Stored entries
┄┄┄┄┄┄

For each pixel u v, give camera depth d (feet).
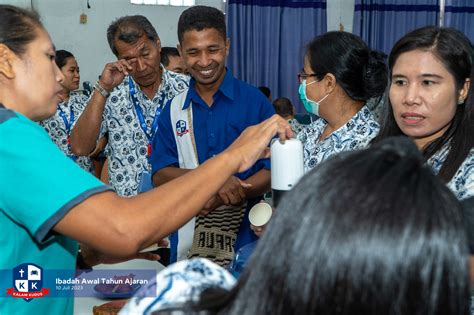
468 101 3.39
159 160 6.07
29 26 3.00
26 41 2.96
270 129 3.37
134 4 17.49
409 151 1.53
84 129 7.04
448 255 1.36
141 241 2.72
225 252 5.32
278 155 3.78
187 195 2.92
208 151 5.92
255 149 3.26
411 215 1.35
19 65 2.97
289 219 1.47
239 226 5.48
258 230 4.45
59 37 16.85
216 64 5.68
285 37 18.97
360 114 4.87
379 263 1.33
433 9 19.97
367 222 1.35
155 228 2.77
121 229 2.67
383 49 19.86
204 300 1.74
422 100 3.41
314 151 5.07
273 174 3.85
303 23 19.06
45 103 3.11
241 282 1.61
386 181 1.41
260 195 5.68
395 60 3.56
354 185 1.41
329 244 1.36
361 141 4.71
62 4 16.71
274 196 3.88
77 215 2.64
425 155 3.52
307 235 1.40
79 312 4.35
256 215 4.47
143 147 7.64
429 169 1.50
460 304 1.41
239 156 3.18
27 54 2.97
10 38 2.91
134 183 7.67
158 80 7.68
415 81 3.44
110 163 7.75
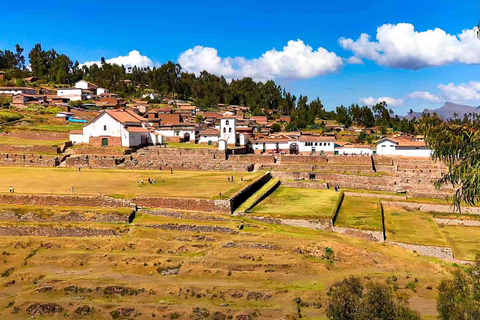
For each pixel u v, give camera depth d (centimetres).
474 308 3161
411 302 4938
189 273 5600
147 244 6309
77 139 12781
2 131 13925
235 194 7831
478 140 2680
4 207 7275
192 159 11975
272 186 9906
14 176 9738
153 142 13312
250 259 5881
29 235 6694
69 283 5325
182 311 4750
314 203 8494
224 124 13750
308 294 5050
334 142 13975
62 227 6706
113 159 11325
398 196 9738
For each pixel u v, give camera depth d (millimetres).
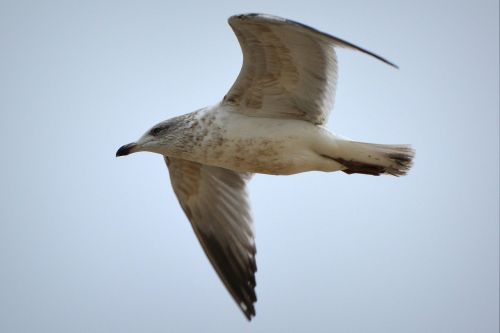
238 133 11922
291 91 11703
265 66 11398
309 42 10969
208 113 12094
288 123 11898
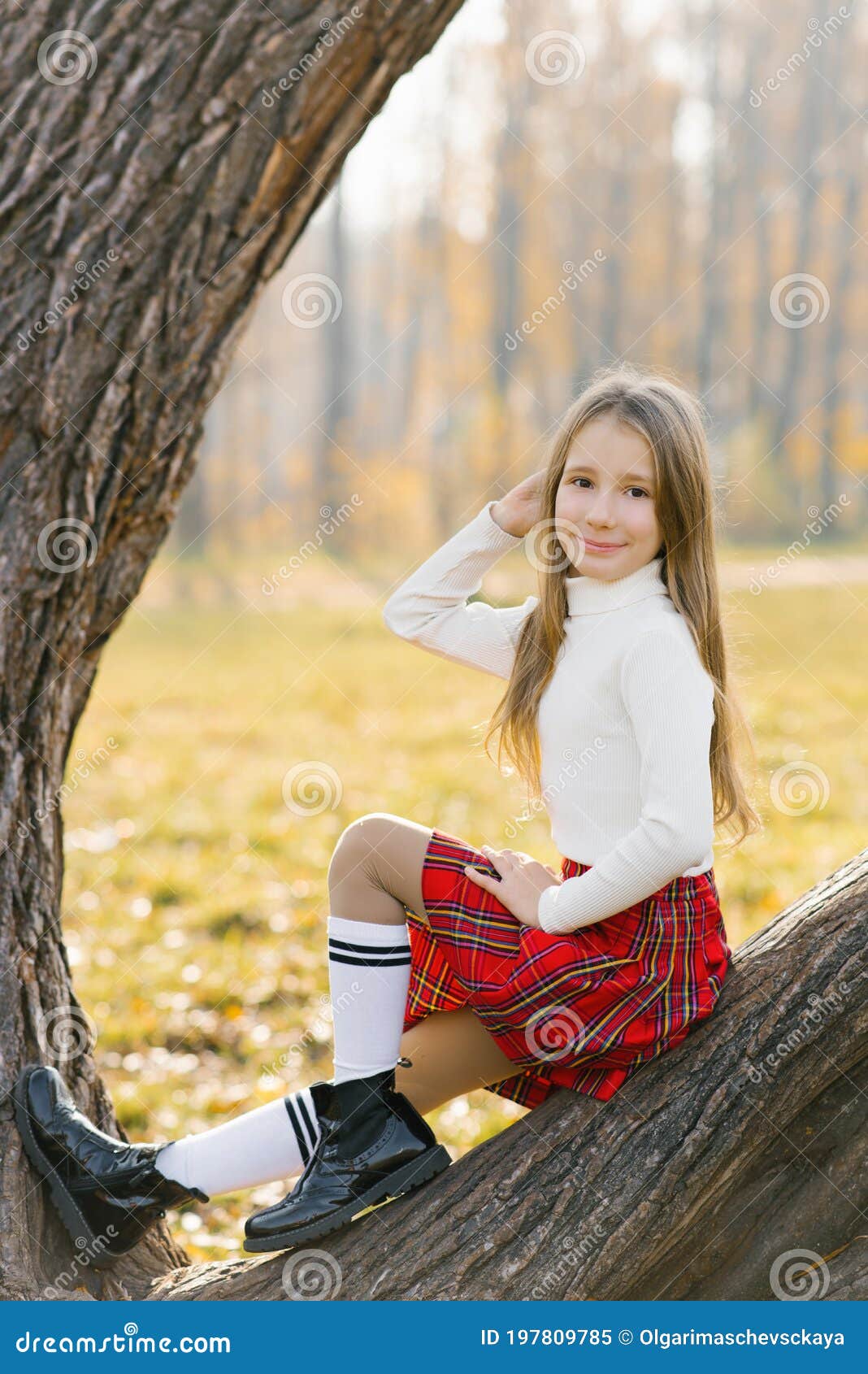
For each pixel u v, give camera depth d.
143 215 2.22
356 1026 2.02
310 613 14.47
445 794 6.70
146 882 5.26
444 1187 1.95
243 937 4.70
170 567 18.64
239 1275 2.02
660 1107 1.88
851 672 9.67
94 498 2.31
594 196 23.78
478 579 2.36
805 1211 1.91
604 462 2.06
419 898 2.04
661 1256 1.86
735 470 20.64
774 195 25.31
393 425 26.47
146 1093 3.53
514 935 1.99
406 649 12.07
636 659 1.98
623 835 2.01
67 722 2.42
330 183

┄┄┄┄┄┄

What this task involves = Where the line containing "158 80 7.68" appears, begin writing out the lines word for word, and continue through the last line of the data, leaving out pictures.

Answer for this exercise =
158 80 7.68
415 81 3.44
110 163 7.75
For each pixel u v, give camera depth d (centimetres).
474 308 3161
411 302 4938
189 273 5600
147 244 6309
77 139 12781
2 131 13925
235 194 7831
478 140 2680
4 207 7275
192 159 11975
272 186 9906
14 176 9738
153 142 13312
250 259 5881
29 235 6694
69 283 5325
182 311 4750
314 203 8494
224 124 13750
308 294 5050
334 142 13975
62 227 6706
113 159 11325
398 196 9738
For each pixel u v, give camera depth d (millimetres).
238 133 11922
291 91 11703
265 66 11398
309 42 10969
208 113 12094
288 123 11898
For each pixel u v, give camera depth d.
143 215 2.22
356 1026 2.02
310 613 14.47
445 794 6.70
146 882 5.26
444 1187 1.95
243 937 4.70
170 567 18.64
239 1275 2.02
660 1107 1.88
851 672 9.67
94 498 2.31
594 196 23.78
478 579 2.36
805 1211 1.91
604 462 2.06
419 898 2.04
661 1256 1.86
735 470 20.64
774 195 25.31
393 425 26.47
146 1093 3.53
514 935 1.99
406 649 12.07
636 659 1.98
623 835 2.01
67 722 2.42
330 183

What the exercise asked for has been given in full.